_WORK REQUEST_
Reproduce the listing below word for word, omitting the pictures.
────────
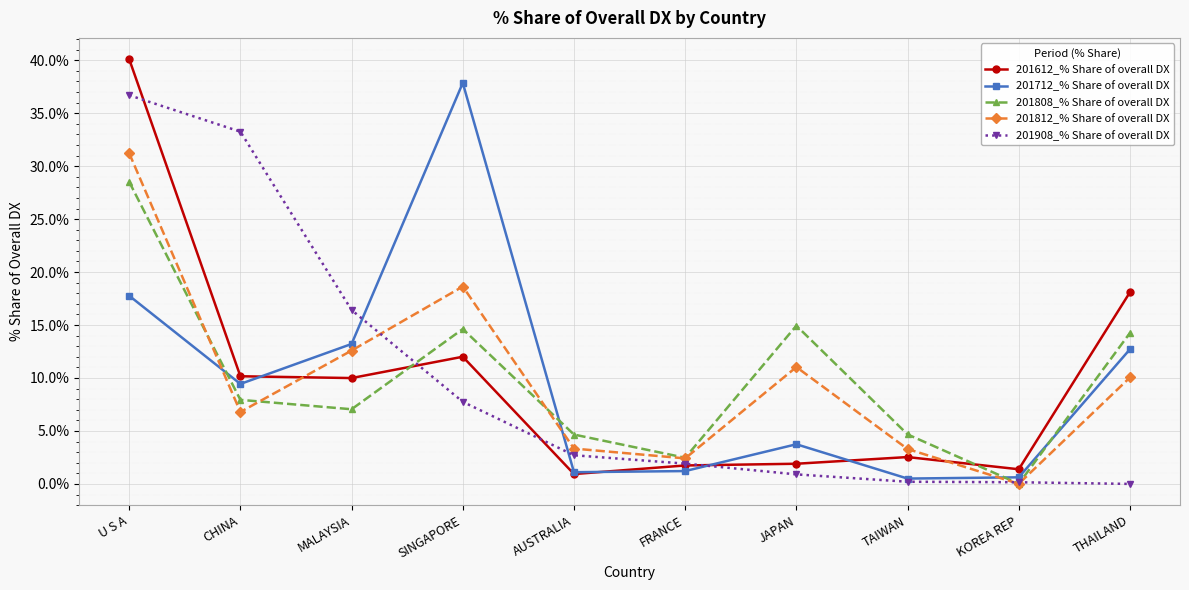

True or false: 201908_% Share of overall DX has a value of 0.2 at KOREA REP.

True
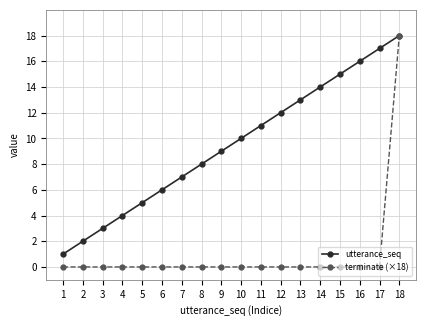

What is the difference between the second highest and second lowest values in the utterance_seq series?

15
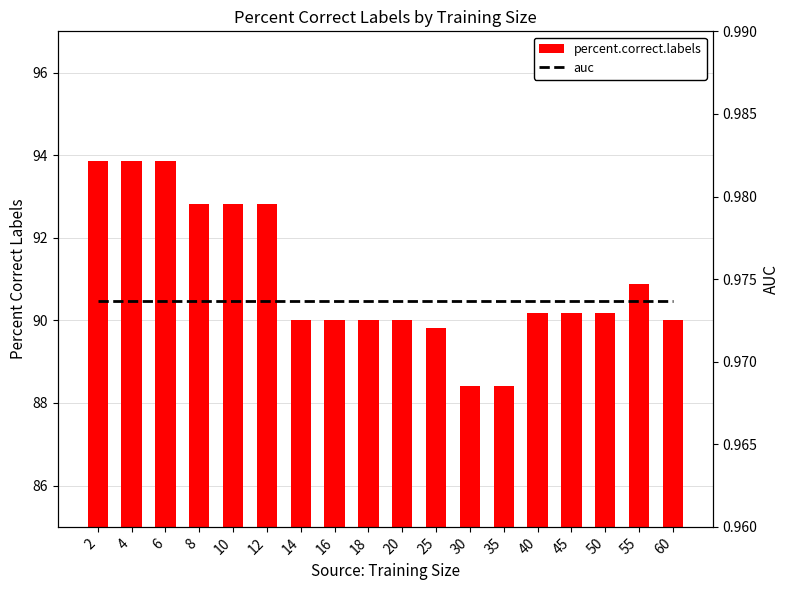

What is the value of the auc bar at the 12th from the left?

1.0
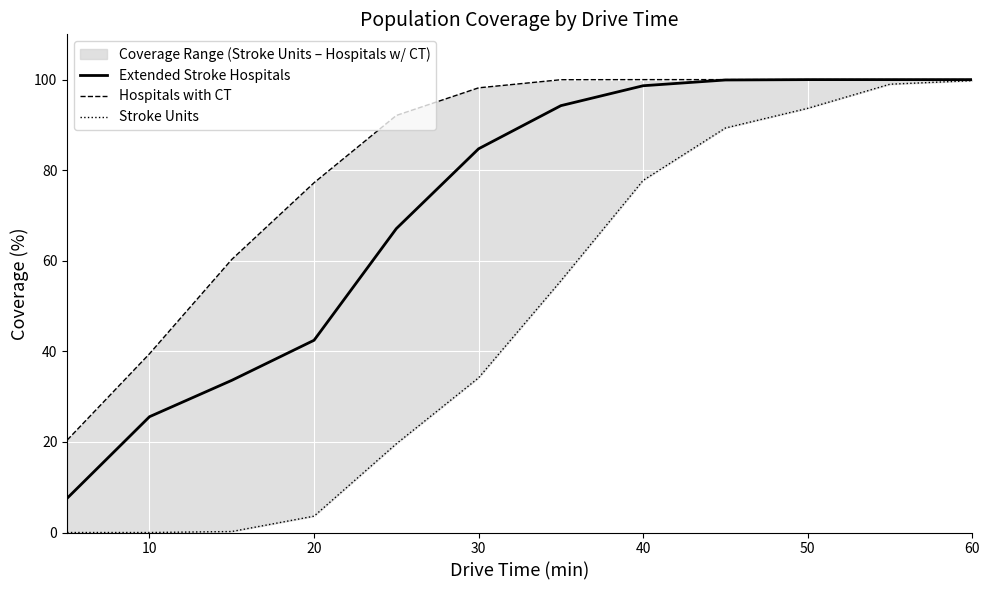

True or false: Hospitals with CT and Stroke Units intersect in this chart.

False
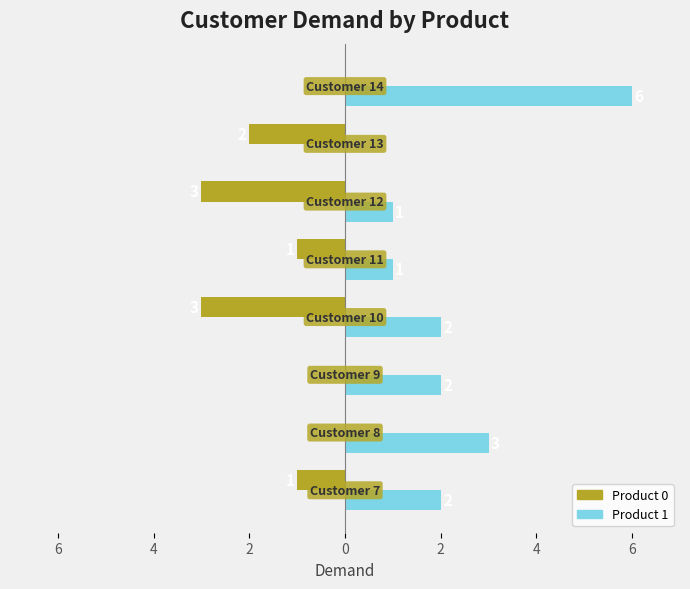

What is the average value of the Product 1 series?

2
────────
_ANSWER TO THIS TASK_
True or false: 201908_% Share of overall DX has a value of 0.2 at KOREA REP.

True

What is the difference between the second highest and second lowest values in the utterance_seq series?

15

What is the value of the auc bar at the 12th from the left?

1.0

True or false: Hospitals with CT and Stroke Units intersect in this chart.

False

What is the average value of the Product 1 series?

2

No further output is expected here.